▸ **Record excerpts**

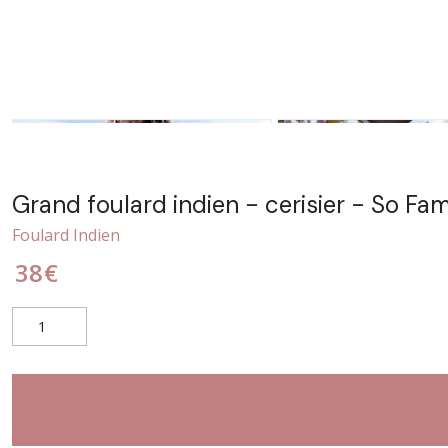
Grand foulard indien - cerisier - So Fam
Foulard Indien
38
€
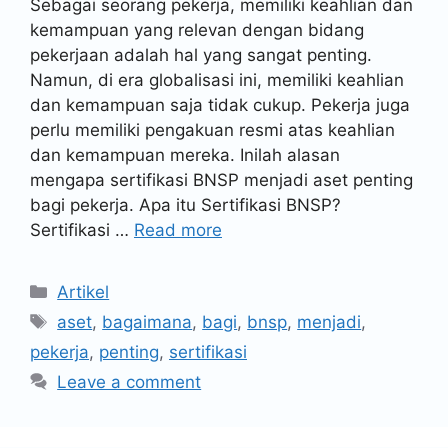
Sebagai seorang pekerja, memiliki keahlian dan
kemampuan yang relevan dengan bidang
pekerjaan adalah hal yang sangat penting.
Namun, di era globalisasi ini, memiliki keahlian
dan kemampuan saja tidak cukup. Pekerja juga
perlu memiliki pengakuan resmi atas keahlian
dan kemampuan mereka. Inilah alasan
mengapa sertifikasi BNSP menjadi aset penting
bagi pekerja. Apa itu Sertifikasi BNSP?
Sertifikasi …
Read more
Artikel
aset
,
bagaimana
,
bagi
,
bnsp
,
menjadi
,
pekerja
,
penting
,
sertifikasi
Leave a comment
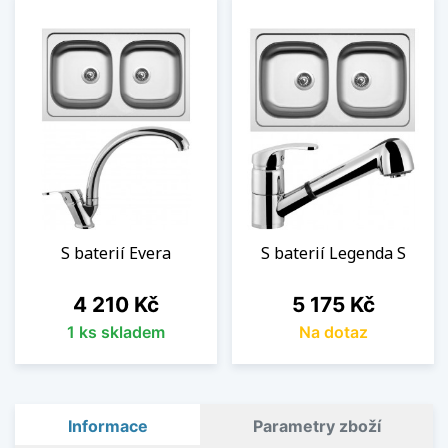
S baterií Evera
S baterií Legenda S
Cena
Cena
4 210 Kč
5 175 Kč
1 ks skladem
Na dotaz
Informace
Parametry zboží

▸ **Exercise description**
Output the lines above as a JSON list of strings, one string per line, without the blank lines. Leave the pictures out.

▸ **Expected output**
[
  "Grand foulard indien - cerisier - So Fam",
  "Foulard Indien",
  "38",
  "€",
  "Sebagai seorang pekerja, memiliki keahlian dan",
  "kemampuan yang relevan dengan bidang",
  "pekerjaan adalah hal yang sangat penting.",
  "Namun, di era globalisasi ini, memiliki keahlian",
  "dan kemampuan saja tidak cukup. Pekerja juga",
  "perlu memiliki pengakuan resmi atas keahlian",
  "dan kemampuan mereka. Inilah alasan",
  "mengapa sertifikasi BNSP menjadi aset penting",
  "bagi pekerja. Apa itu Sertifikasi BNSP?",
  "Sertifikasi …",
  "Read more",
  "Artikel",
  "aset",
  ",",
  "bagaimana",
  ",",
  "bagi",
  ",",
  "bnsp",
  ",",
  "menjadi",
  ",",
  "pekerja",
  ",",
  "penting",
  ",",
  "sertifikasi",
  "Leave a comment",
  "S baterií Evera",
  "S baterií Legenda S",
  "Cena",
  "Cena",
  "4 210 Kč",
  "5 175 Kč",
  "1 ks skladem",
  "Na dotaz",
  "Informace",
  "Parametry zboží"
]